Moreover, we have now set the third party stats to update once an hour (instead of once every 3 hours). It's set to update 10 minutes before the hour, every hour, so checking on the hour should be safe.
Note that the pages that are updated are:
Please do not use scripts to access our main pages (i.e. anything with a cgi-bin in the url). We reserve the right to ban any IP that violates this rule, as it slows down the stats for everyone else.
We've talked about this for some time, but now's the time to start the migration to the new stats db hardware. We are doing it now and everything looks ok so far. We are keeping several safeguards in place in case there is a problem.
IF there is a problem with the stats, please bear with us. There are several links we need to update and it's possible that a link is still pointing to the old db. Also, in case of emergency, we are keeping track of all the new stats from this point in a special place, so even in the worst case scenario, we can just go back to the old db and input all the new stats into it.
So, the stats will be down for a bit and there may be some inconsistencies for a day or so while we get all the links updated. The good news is that we'll have much faster stats soon, which will be great for all of us.

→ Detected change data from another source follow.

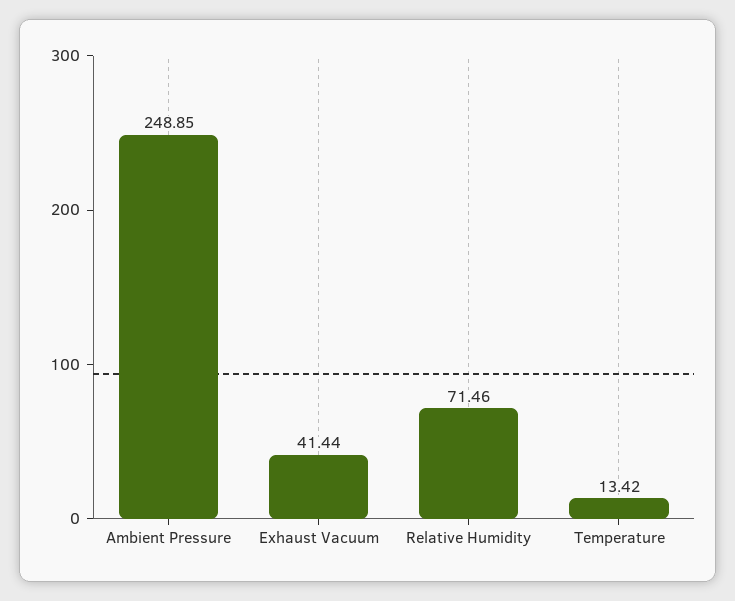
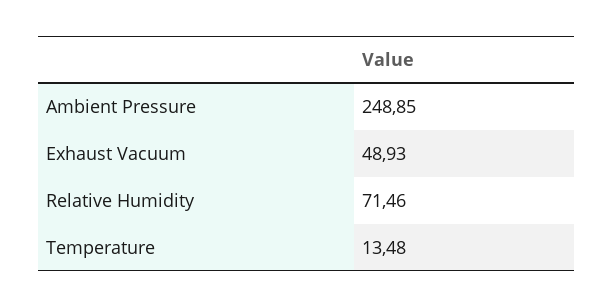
  {
    "Ambient Pressure": 248.85,
-   "Exhaust Vacuum": 41.44,
+   "Exhaust Vacuum": 48.93,
    "Relative Humidity": 71.46,
-   "Temperature": 13.42
+   "Temperature": 13.48
  }

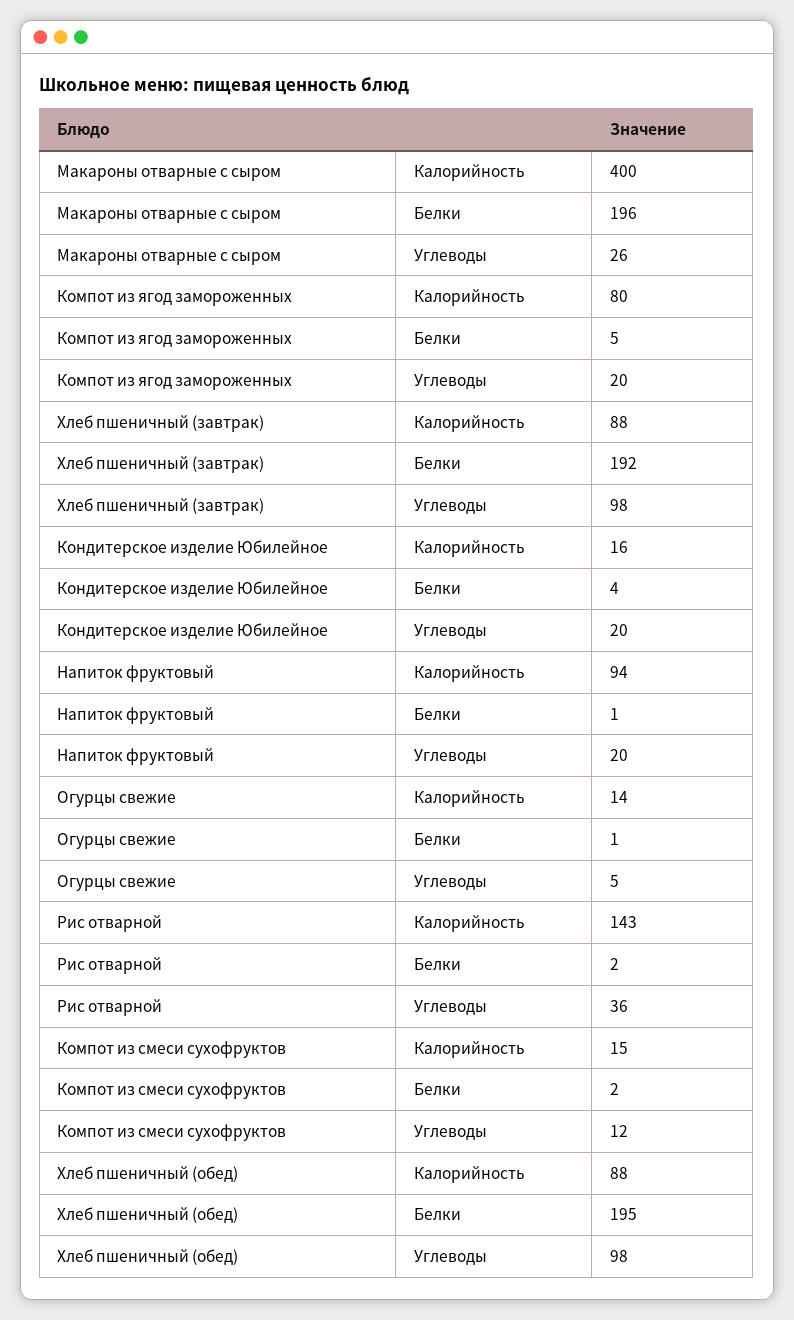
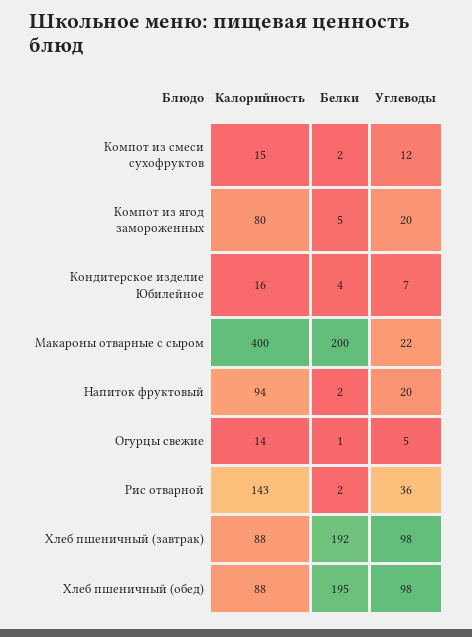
  {
    "Макароны отварные с сыром": {
      "Калорийность": 400,
-     "Белки": 196,
+     "Белки": 200,
-     "Углеводы": 26
+     "Углеводы": 22
    },
    "Компот из ягод замороженных": {
      "Калорийность": 80,
      "Белки": 5,
      "Углеводы": 20
    },
    "Хлеб пшеничный (завтрак)": {
      "Калорийность": 88,
      "Белки": 192,
      "Углеводы": 98
    },
    "Кондитерское изделие Юбилейное": {
      "Калорийность": 16,
      "Белки": 4,
-     "Углеводы": 20
+     "Углеводы": 7
    },
    "Напиток фруктовый": {
      "Калорийность": 94,
-     "Белки": 1,
+     "Белки": 2,
      "Углеводы": 20
    },
    "Огурцы свежие": {
      "Калорийность": 14,
      "Белки": 1,
      "Углеводы": 5
    },
    "Рис отварной": {
      "Калорийность": 143,
      "Белки": 2,
      "Углеводы": 36
    },
    "Компот из смеси сухофруктов": {
      "Калорийность": 15,
      "Белки": 2,
      "Углеводы": 12
    },
    "Хлеб пшеничный (обед)": {
      "Калорийность": 88,
      "Белки": 195,
      "Углеводы": 98
    }
  }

UPDATE 1 The migration is now done and it looks like everything is working. We've tested out the stats pages and done a small manual stats update. All looks good. However, since stats are so important, before diving in and just putting everything back to automatic updates, I wanted to see if donors see any problems. If you do, please report them in our forum (http://foldingforum.org).
UPDATE 2 It looks like everything has migrated well. We have the stats back on normal updates and those updates are going fast (under 10 minutes). With the new hardware, I bet we can make it even faster, but that's for later. We have turned back on certain features we previously turned off (eg CPU counts). We have more ambitious plans for the future, especially ideally getting to the point where the stats are never off line (even during updates), which is now possible with the new hardware.
Over the weekend, we've had trouble with cron on the server which initiates stats updates. This doesn't affect that stats data itself (past, present, or future), just the initiation of various tasks. This machine was backedup and then restarted this morning and it looks to be happy now. We are keeping an eye on things to make sure that all is back to normal.